--- START ---
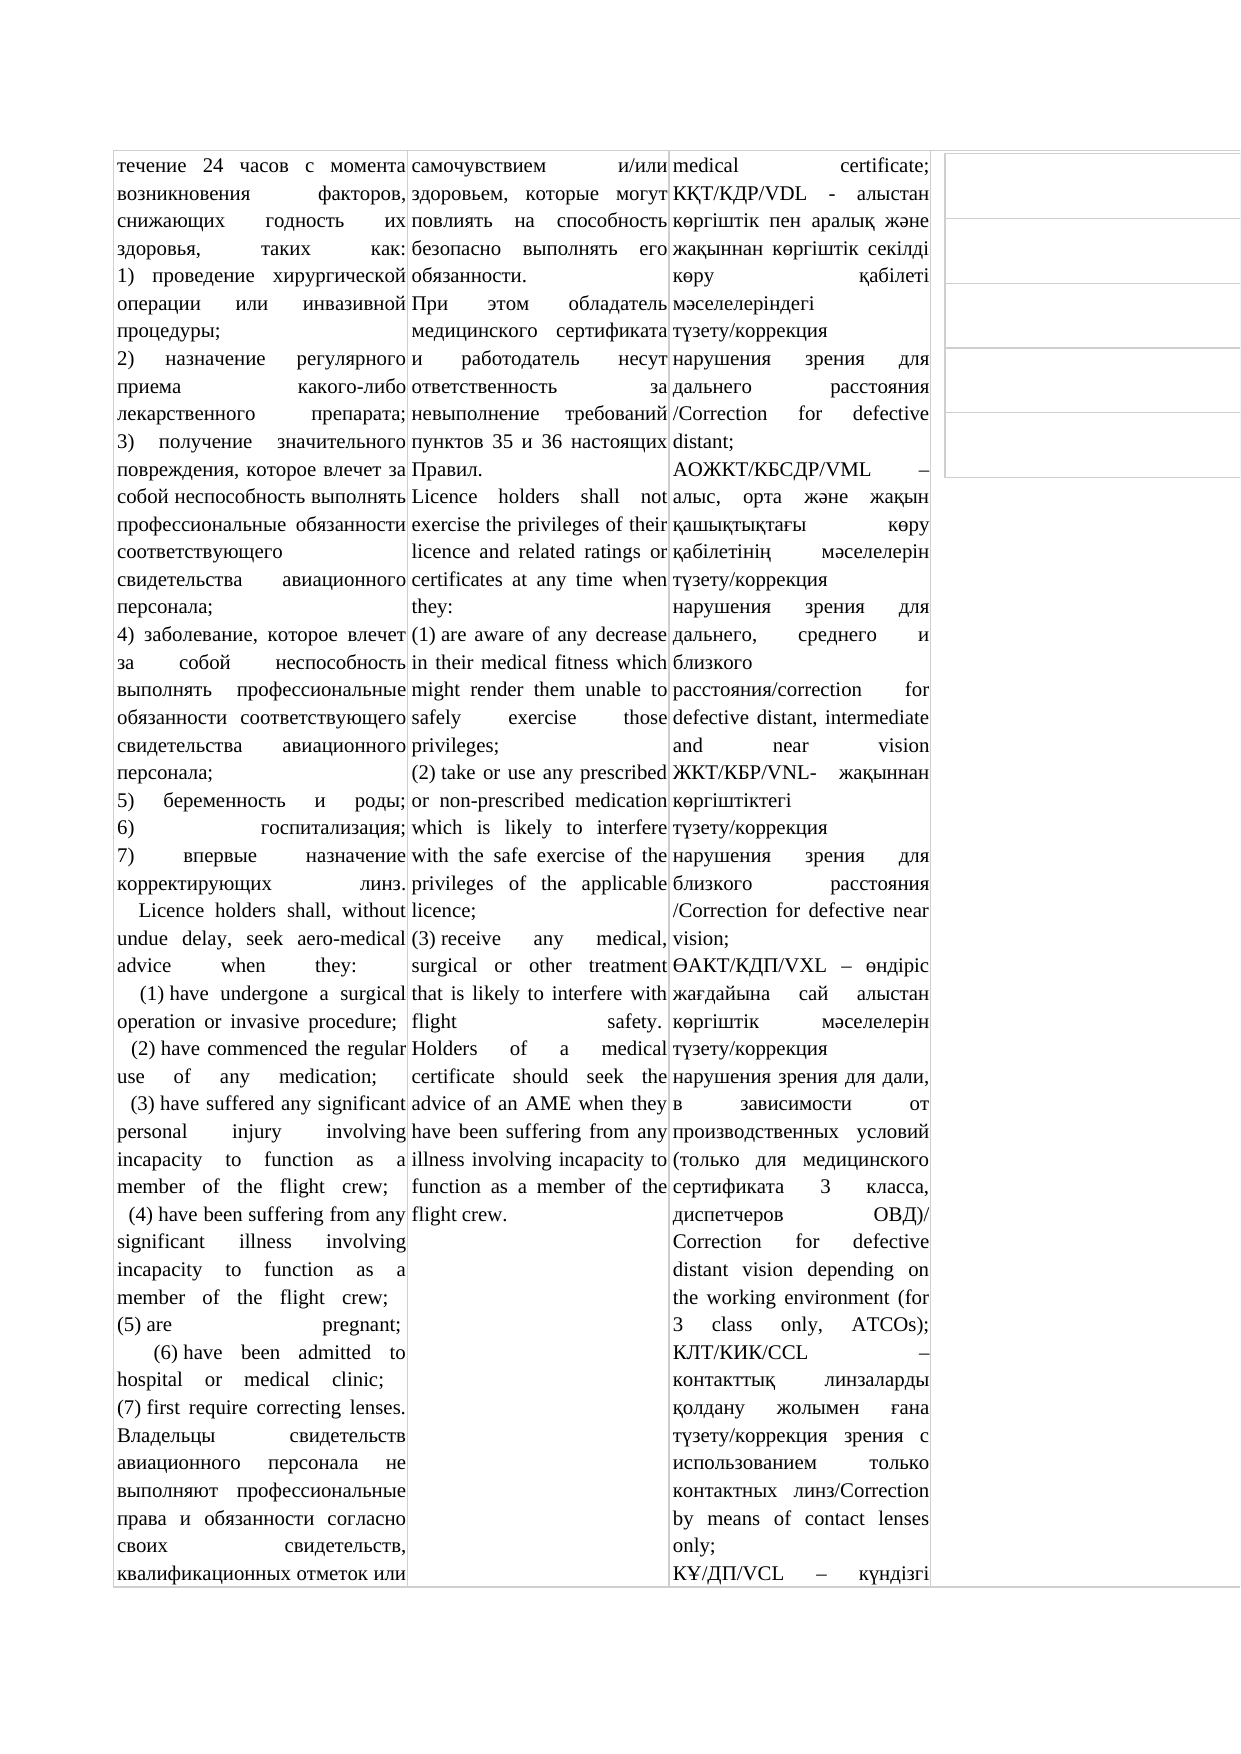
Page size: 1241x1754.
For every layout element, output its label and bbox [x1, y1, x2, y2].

table_cell [931, 151, 1240, 1586]
table_cell [408, 151, 668, 1586]
table_cell [670, 151, 930, 1586]
table_cell [114, 151, 407, 1586]
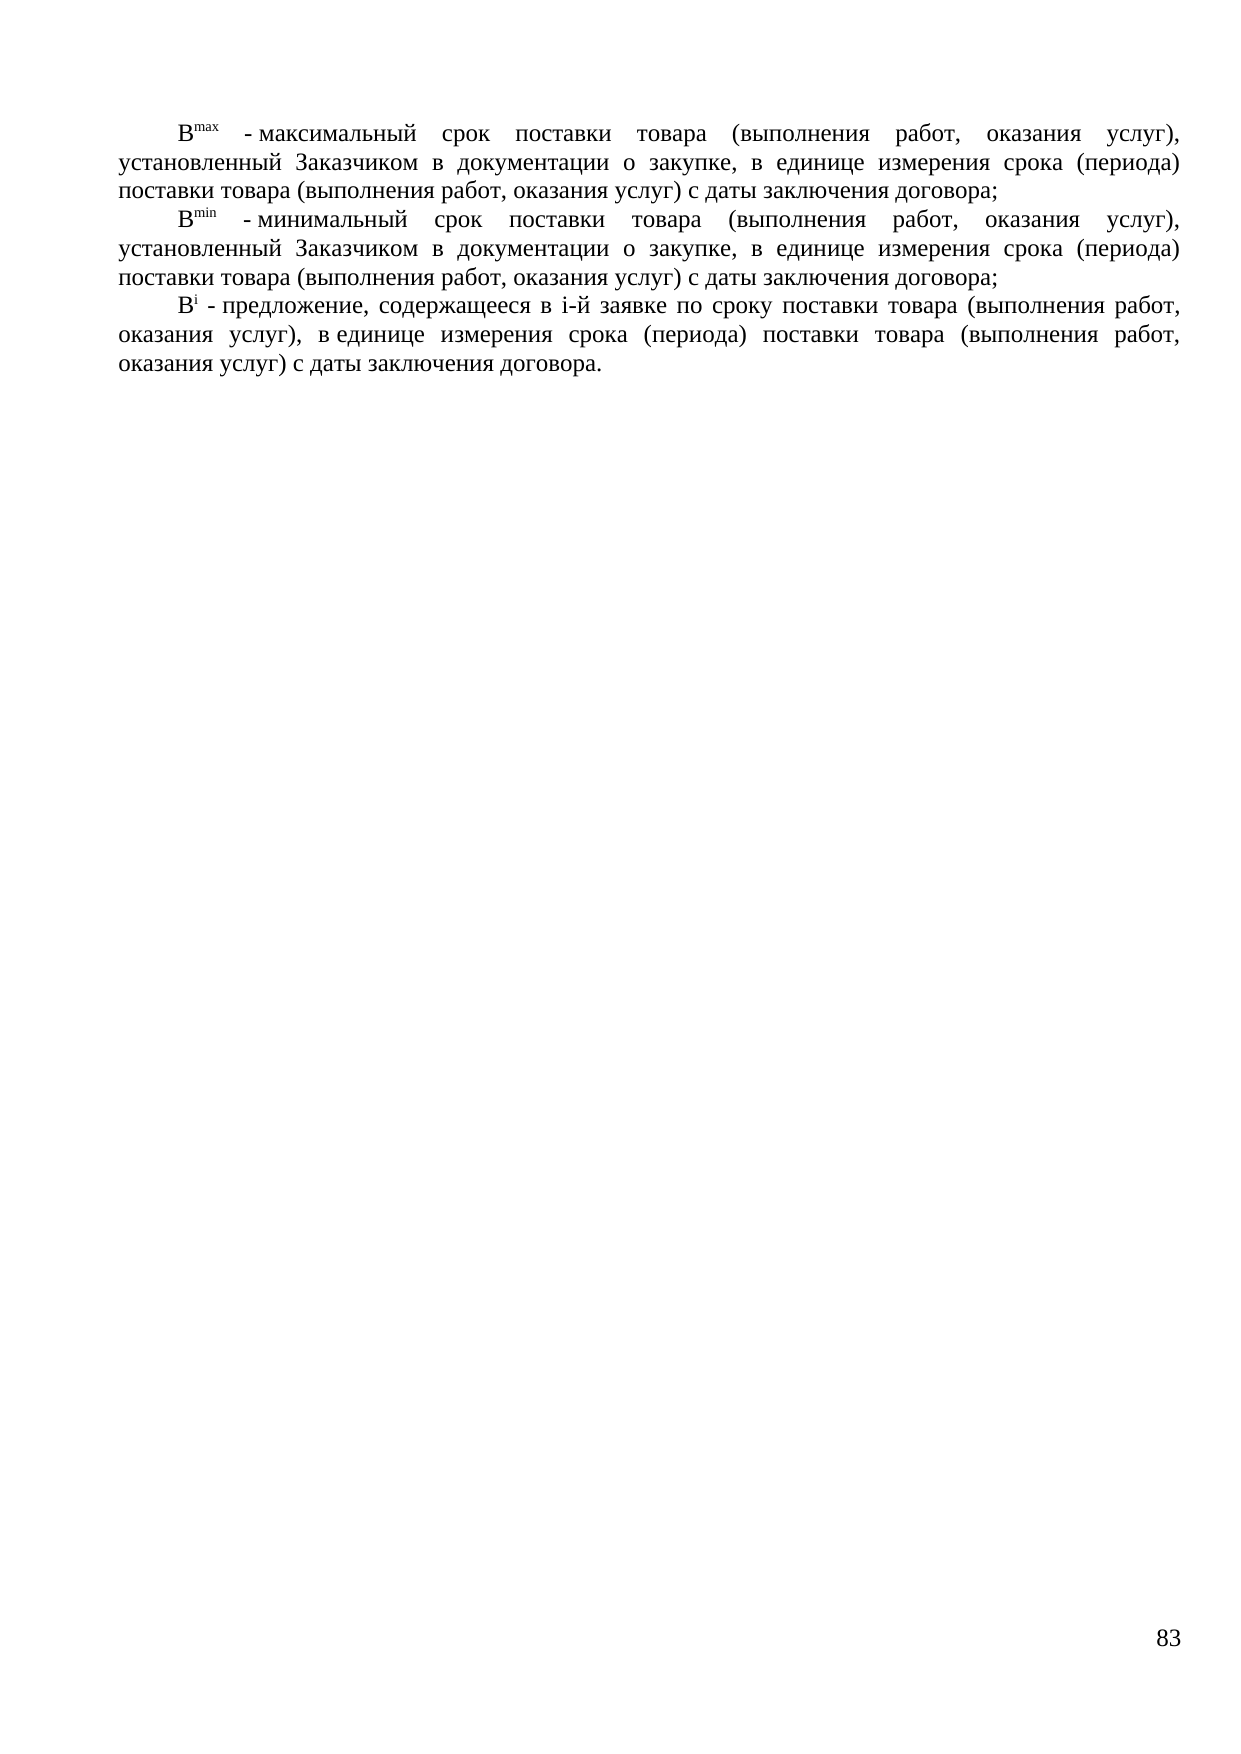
--- END ---
Leave out the pictures and copy everything else in the records word for word.

SOLUTION
Page size: 1241x1754.
For every layout element, output its label and bbox [x1, y1, x2, y2].

table_cell [931, 151, 1240, 1586]
table_cell [408, 151, 668, 1586]
table_cell [670, 151, 930, 1586]
table_cell [114, 151, 407, 1586]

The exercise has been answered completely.